Data extracted from a collection
......

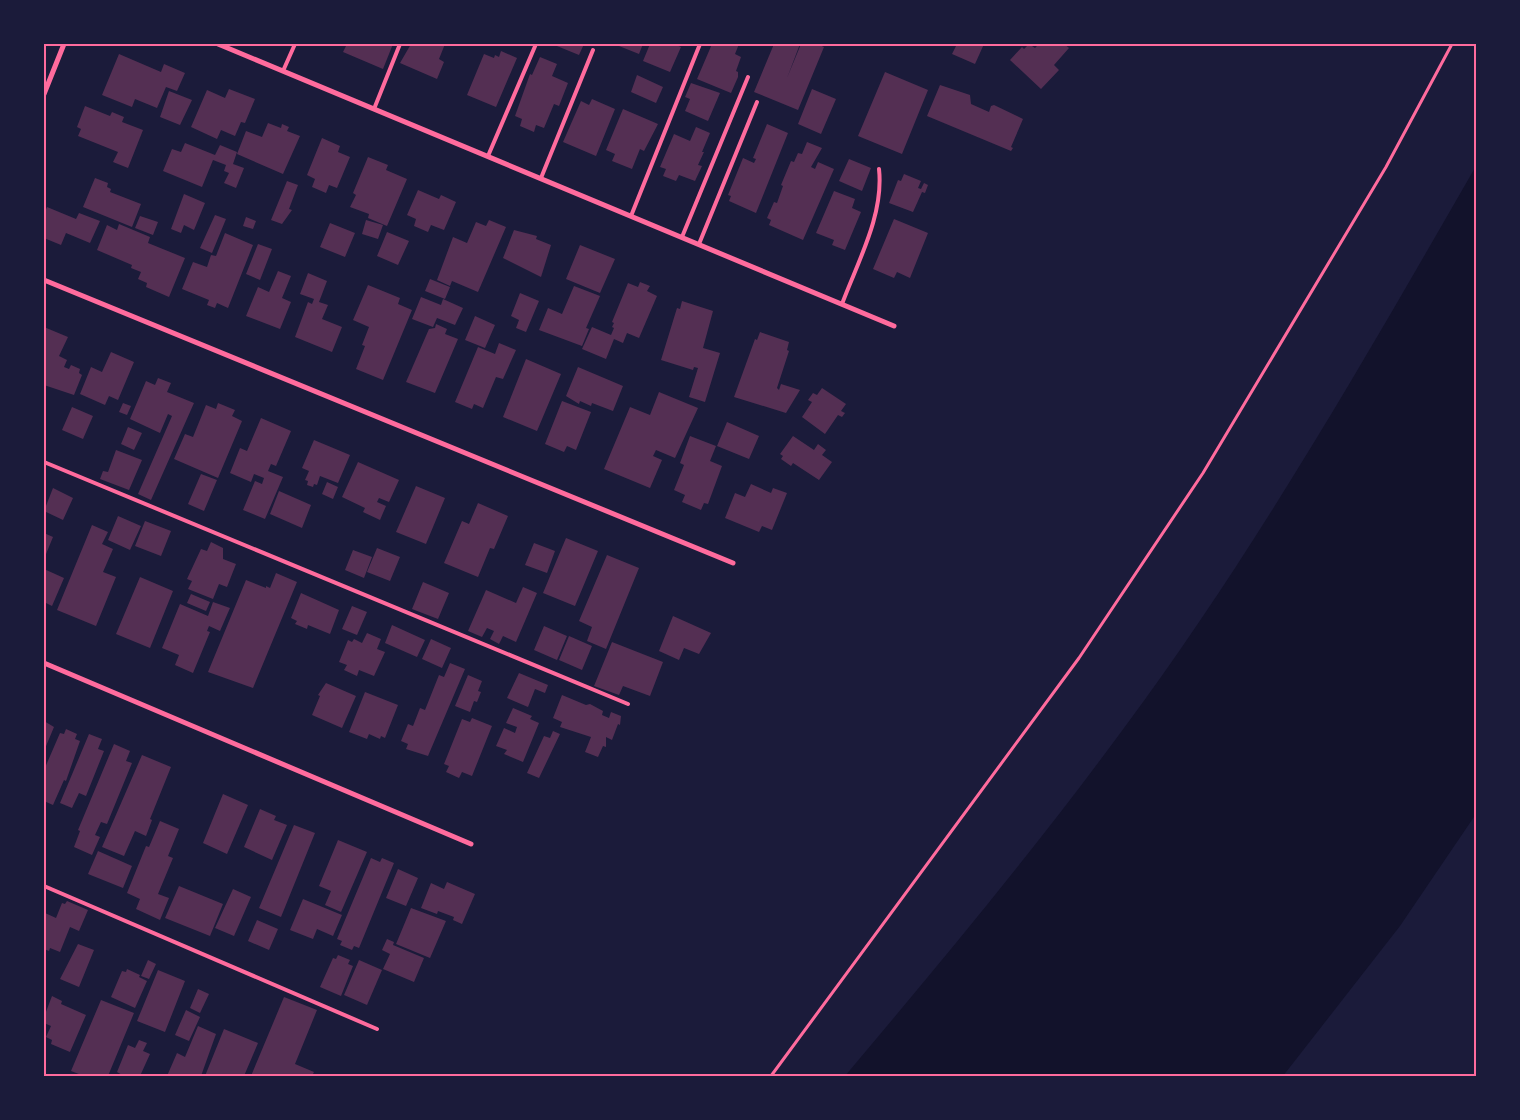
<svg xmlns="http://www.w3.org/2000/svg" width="1520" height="1120" font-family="'Fira Sans Condensed',sans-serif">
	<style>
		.water { fill: #12122b }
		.building { fill: #542f53 }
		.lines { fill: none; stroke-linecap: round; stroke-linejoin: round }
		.path { stroke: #ff6b9d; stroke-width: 3 }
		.service { stroke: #ff6b9d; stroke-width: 4 }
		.minor { stroke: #ff6b9d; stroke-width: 5 }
		.neatline { fill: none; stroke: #ff6b9d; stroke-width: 2 }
	</style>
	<rect width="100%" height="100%" fill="#1b1b3a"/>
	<path class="water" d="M1476,166V814L1400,926L1283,1076H845C941,962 1036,848 1124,728C1256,550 1366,357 1476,166Z"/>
	<path class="building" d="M347,44H393L383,69L343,52Z
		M411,44H445L439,59L444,62L437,79L400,63Z
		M552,44H584L579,55Z
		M614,44H643L639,54Z
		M650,44H674L681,47L670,72L643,61Z
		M712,44H739L735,54L741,57L736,71L738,72V77L731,93L697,79Z
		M774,44H800L787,78L801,44H817L824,47L798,110L754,92Z
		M957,44H984L975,64L952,54Z
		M1029,44L1035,48L1039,44H1064L1069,48L1054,65L1059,70L1041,89L1010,60L1022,47L1024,49Z
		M501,51L517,58L496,107L467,95L484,54L494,58L495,55L499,57Z
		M119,54L161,72L164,64L185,73L177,91L166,87L157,108L135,99L132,107L102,95Z
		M540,57L557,64L552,76L568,83L559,106L554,104L544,128L536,125L534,132L520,126L522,119L515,116L530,74L532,75Z
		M885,72L928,90L902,154L858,136Z
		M637,75L663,87L656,103L631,92Z
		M691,83L720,93L708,121L685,111L690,99L685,97Z
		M940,85L970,95L971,104L989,112L991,106L994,105L1023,119L1011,147L1013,148L1011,151L927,116Z
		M229,89L255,99L245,123L241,122L235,136L221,130L217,139L191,127L207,90L225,98Z
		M812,89L836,99L821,134L798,124Z
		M169,91L192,100L180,125L160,117Z
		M592,99L615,109L596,156L563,142L581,101L589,105Z
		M85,106L110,116L112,112L124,117L122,122L143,130L128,168L113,162L118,152L78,136L81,129L77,127Z
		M623,109L658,124L644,151L640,149L632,169L612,161L615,154L606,150Z
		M268,123L281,128L282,124L289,127L287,131L300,136L283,174L237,154L246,131L262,137Z
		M767,124L788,133L756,213L729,201L731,196L728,195L743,158L754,163L756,159L753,158Z
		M696,127L710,133L702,152H704L698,165L702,166L695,181L679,175L676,181L663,176L666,169L660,167L674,134L690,141Z
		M322,138L340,146L338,152L350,157L337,188L329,185L326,193L312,187L315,179L307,175Z
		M807,142L822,148L811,167L815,169L818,162L834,169L803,240L769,225L771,220L767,218L774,202L777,203L783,186L781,185L791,161L794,162L798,153L802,154Z
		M185,143L215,155L220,145L237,152L233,164L244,168L236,188L224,183L229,173L224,171L226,165L213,160L202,187L163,171L172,149L181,152Z
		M368,157L388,165L386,170L407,179L387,226L368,218L369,214L350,207L356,195L353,193Z
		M849,159L871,168L862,191L839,181Z
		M904,174L921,181L918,188L921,189L924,183L928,185L925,193L922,192L913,212L889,203L898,180L901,181Z
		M95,178L108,183L107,187L111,189L110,192L141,204L132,227L83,207Z
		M287,181L298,185L289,209L292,210L282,224L271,220Z
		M418,190L439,199L441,195L456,202L444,230L431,225L428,232L414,226L416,219L407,215Z
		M834,191L855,199L852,208L861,212L845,250L832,245L834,240L816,233Z
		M184,194L205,203L194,230L184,225L181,233L171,229Z
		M47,207L76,219L79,213L100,221L90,243L66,233L61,245L44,238V214Z
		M215,215L226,219L212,253L200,248Z
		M140,216L158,222L153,235L135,228Z
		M246,217L256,221L253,229L243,226Z
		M894,219L928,233L910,278L897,272L894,278L873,269Z
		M366,220L383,225L378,239L362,234Z
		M489,220L506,227L478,292L452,281L450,286L437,280L453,237L467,243L476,222L486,226Z
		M330,223L355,233L345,257L320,247Z
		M119,224L150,237L148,243L185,258L169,297L146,287L147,283L138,279L141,272L131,268L132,265L97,250L107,225L117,230Z
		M514,230L537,236L536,239L551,245L541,277L503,258Z
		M387,232L409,241L398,265L377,256Z
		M225,233L253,245L228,308L217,303L215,308L207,305L209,300L182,289L193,262L207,267L211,255L216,256Z
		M258,244L272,249L260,280L246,274Z
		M580,245L615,259L600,293L566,279Z
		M278,271L291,276L282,298L291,302L280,329L246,316L258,287L269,292Z
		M308,273L327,281L319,302L328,305L322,319L342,327L332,352L295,337L308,302L312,304L314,299L300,294Z
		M430,279L450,287L445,299L425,291Z
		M640,282L650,286L647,291L657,296L639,338L627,333L623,343L614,339L606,359L582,349L592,327L611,335L614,328L612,327L614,323L612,322L628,283L638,287Z
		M368,285L400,298L398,304L412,310L383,380L356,369L365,346L362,345L369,327L353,320Z
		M574,286L600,296L586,328L589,329L582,346L539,330L548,308L562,314Z
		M520,293L539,301L526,332L516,328L519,320L511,316Z
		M421,297L441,305L443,299L463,308L455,325L437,318L433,327L412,319Z
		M682,301L713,311L703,348L720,353L705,402L689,397L698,368L694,367L693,370L661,360L677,308L680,309Z
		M475,316L495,325L485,348L465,340Z
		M436,324L447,329L445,334L458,339L435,393L406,382L429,329L435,328Z
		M44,327L68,337L59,356L67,360L64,367L69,369L71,365L80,369L79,373L82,375L74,395L44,385Z
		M760,332L789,342L787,350L789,351L777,388L779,390L781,384L800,390L786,413L734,397L755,339L757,340Z
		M499,343L516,350L503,379L496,377L483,408L474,404L472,409L455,402L478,347L495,354Z
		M111,352L134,362L118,400L109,396L105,405L80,394L91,367L102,372Z
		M526,359L561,374L537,431L503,417Z
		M578,367L623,386L613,411L592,403L591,406L580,401L579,404L566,396Z
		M158,378L171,383L167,392L194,403L151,500L138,494L172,416L168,414L160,433L130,419L146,381L155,385Z
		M822,388L846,404L841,411L845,413L842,417L838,415L825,434L802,417L812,402L808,400L813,393L817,395Z
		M659,392L698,408L675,458L656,450L653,456L662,460L650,488L604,469L630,407L650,415Z
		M562,401L591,412L576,450L567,446L564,452L545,444Z
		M123,403L131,406L127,415L119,412Z
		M218,403L235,410L232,416L242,421L218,478L174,459L185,434L193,437L206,405L216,409Z
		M72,407L93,416L83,439L62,430Z
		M261,418L291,431L276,466L271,464L268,471L283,477L265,519L243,510L255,481L262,484L264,478L254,474L251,482L230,473L240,448L247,451Z
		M727,422L759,436L749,459L717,446Z
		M128,427L142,433L134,450L121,444Z
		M690,436L716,446L710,461L722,466L708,504L704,503L701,510L682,502L685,495L674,490L684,465L680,463Z
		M793,436L814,450L818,444L826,450L822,455L832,462L819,480L793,463L791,466L781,459L783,456L780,454Z
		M314,440L350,455L338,483L320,476L317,485L314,484L313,487L307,485L308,481L305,480L309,471L302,468Z
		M116,450L142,460L129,490L100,479L103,471L108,472Z
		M358,462L399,480L389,502L379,498L377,502L386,506L380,520L363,512L365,508L342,497Z
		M201,474L217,480L204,511L188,504Z
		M327,482L338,487L333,499L322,494Z
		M751,484L771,493L773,488L787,493L772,530L762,526L759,532L725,518L735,493L745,497Z
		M416,486L445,498L426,544L396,532Z
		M53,488L73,498L63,520L44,511Z
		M279,491L311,505L302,528L270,514Z
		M478,503L508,516L494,549L490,548L478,577L444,563L462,521L469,524Z
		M118,516L141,526L130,550L108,540Z
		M145,521L171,531L161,556L135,546Z
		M92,525L108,532L102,544L113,549L103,572L116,577L96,626L57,610Z
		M44,533L53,537L44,559Z
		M566,538L598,551L575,606L543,593Z
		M211,542L223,548V559L236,564L227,587L219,584L213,599L188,589L192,581L187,579L201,549L207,551Z
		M534,543L555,551L547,573L525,565Z
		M377,548L400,557L390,581L367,572Z
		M353,550L372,557L364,578L345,570Z
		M607,555L639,568L606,649L587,641L592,627L579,621Z
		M44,569L64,578L52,606L44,602Z
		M276,573L297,582L253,688L208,672L246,580L266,588V586L270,588Z
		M140,577L173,591L150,648L116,634Z
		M423,582L449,593L438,619L412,609Z
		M523,587L537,593L516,642L503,636L499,644L490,639L494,631L487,628L482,637L468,631L486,590L516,603Z
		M301,593L339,610L330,634L308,625L307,629L295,624L297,621L291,618Z
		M191,594L210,602L206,611L187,603Z
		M213,602L230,608L220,631L209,626L207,631L210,632L193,673L175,665L179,655L162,648L180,604L208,616Z
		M352,606L367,612L357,635L342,629Z
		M673,616L711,633L699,654L684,648L679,660L659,651Z
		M392,625L425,640L417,657L385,643Z
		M544,626L567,636L557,660L534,650Z
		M367,633L381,639L377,649L385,652L374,676L359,670L357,676L344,670L347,665L339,662L348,640L352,642L354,639L362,643Z
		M569,636L592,646L582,670L559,660Z
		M431,639L451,648L442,668L422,659Z
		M612,642L663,662L650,696L623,686L619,695L594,686Z
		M450,663L465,669L428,756L406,749L408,744L401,741L408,724L413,726L420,708L425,710L439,675L444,677Z
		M519,673L548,685L545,693L535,689L528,707L507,698Z
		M468,675L482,681L478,691L481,692L477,702L474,701L470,712L455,706Z
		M326,683L356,696L342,728L312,715L320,696L318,695Z
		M365,692L398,705L385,738L381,736L380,739L369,734L367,739L349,732Z
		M562,695L586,705L590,704L603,711L602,715L609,718L611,712L621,716L620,725L618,724L612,740L606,737V747L603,746L598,757L585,752L591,737L560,727L562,722L553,718Z
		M513,708L532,716L530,719L539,723L523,762L504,754L507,750L496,746L504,728L515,733L517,727L506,723Z
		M472,718L492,726L472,776L462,772L459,778L446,772L449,766L444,764L462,719L470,722Z
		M44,721L54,727L44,751Z
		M66,729L77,734L75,739L80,741L66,781L64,780L53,805L44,801V770L60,733L64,734Z
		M553,731L560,734L539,778L527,773L544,736L550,738Z
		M89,734L102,739L98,749L104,751L86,796L79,793L72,808L60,803Z
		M114,744L130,751L126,761L132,763L107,824L101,822L95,835L100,837L92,855L74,847L80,831L78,830Z
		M142,755L171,767L150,819L152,820L146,836L135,831L124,856L102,847Z
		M223,794L248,805L227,854L203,843Z
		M260,809L276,816L274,820L287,825L272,860L244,847Z
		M160,821L179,829L168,856L173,858L158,894L169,898L160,920L136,909L140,899L127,893L146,846L149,847Z
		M294,825L315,833L281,917L259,908Z
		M338,840L367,852L341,912L325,905L331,891L319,886Z
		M98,851L132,866L123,888L88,874Z
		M371,858L380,862L382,858L394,863L359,948L354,946L352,950L340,945L342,941L337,939Z
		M398,869L418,878L406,906L386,898Z
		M447,882L475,894L462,924L453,920L454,917L438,911L437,914L421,908L431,883L444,889Z
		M179,886L223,904L210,936L165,918Z
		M233,889L251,897L234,936L215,928Z
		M303,899L342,915L333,936L317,929L313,939L290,930Z
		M67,901L88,910L79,931L70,927L60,952L50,948L49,951L44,949V915L45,913L56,918L62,903L65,904Z
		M411,908L446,921L430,958L396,944Z
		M257,920L278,929L269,950L248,941Z
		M387,939L394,942L393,945L424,958L414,982L383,969L390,954L382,950Z
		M78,944L94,950L79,987L60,979Z
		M338,955L350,960L348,964L353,966L341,996L320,987L333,958L336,959Z
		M148,960L156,964L149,979L141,976Z
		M359,960L382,970L367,1005L344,995Z
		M127,969L140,975L139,977L147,981L135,1008L111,997L122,971L126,972Z
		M158,970L185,981L165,1032L137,1021Z
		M198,989L209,994L200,1013L190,1008Z
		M52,996L62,1001L61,1004L86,1015L70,1052L51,1044L52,1040L46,1037L51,1026L44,1023V1017Z
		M284,997L317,1010L295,1064L314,1072L312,1076H251Z
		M101,1000L134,1013L108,1076H84L71,1071Z
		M186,1010L200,1017L189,1041L175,1035Z
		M198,1026L216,1034L201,1076H167L177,1053L185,1057Z
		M224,1029L258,1043L244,1076H205Z
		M139,1040L147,1043L143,1051L150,1054L140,1076H124L117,1072L128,1045L135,1048Z"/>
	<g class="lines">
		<path class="path" d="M771,1076L1079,658L1203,473L1386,167L1452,44"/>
		<path class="service" d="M283,71L295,44
			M374,109L400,44
			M488,156L536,44
			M541,178L593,50
			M631,216L700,44
			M682,237L748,77
			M699,244L757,102
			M842,304C858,261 884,215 879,169
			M44,462L628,704
			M44,886L377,1029"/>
		<path class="minor" d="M218,44L894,326
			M44,94L64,44
			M44,280L733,563
			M44,663L471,844"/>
	</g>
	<rect width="1520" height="1120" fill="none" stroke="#1b1b3a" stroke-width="90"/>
	<rect x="45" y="45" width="1430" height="1030" class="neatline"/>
</svg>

......

Task description: The lines above, starting at the one with "#ff6b9d; stroke-width: 5" and ending at the one with "M614,44H643L639,54Z", are the only ones to return, exactly as written.

Task result:
		.minor { stroke: #ff6b9d; stroke-width: 5 }
		.neatline { fill: none; stroke: #ff6b9d; stroke-width: 2 }
	</style>
	<rect width="100%" height="100%" fill="#1b1b3a"/>
	<path class="water" d="M1476,166V814L1400,926L1283,1076H845C941,962 1036,848 1124,728C1256,550 1366,357 1476,166Z"/>
	<path class="building" d="M347,44H393L383,69L343,52Z
		M411,44H445L439,59L444,62L437,79L400,63Z
		M552,44H584L579,55Z
		M614,44H643L639,54Z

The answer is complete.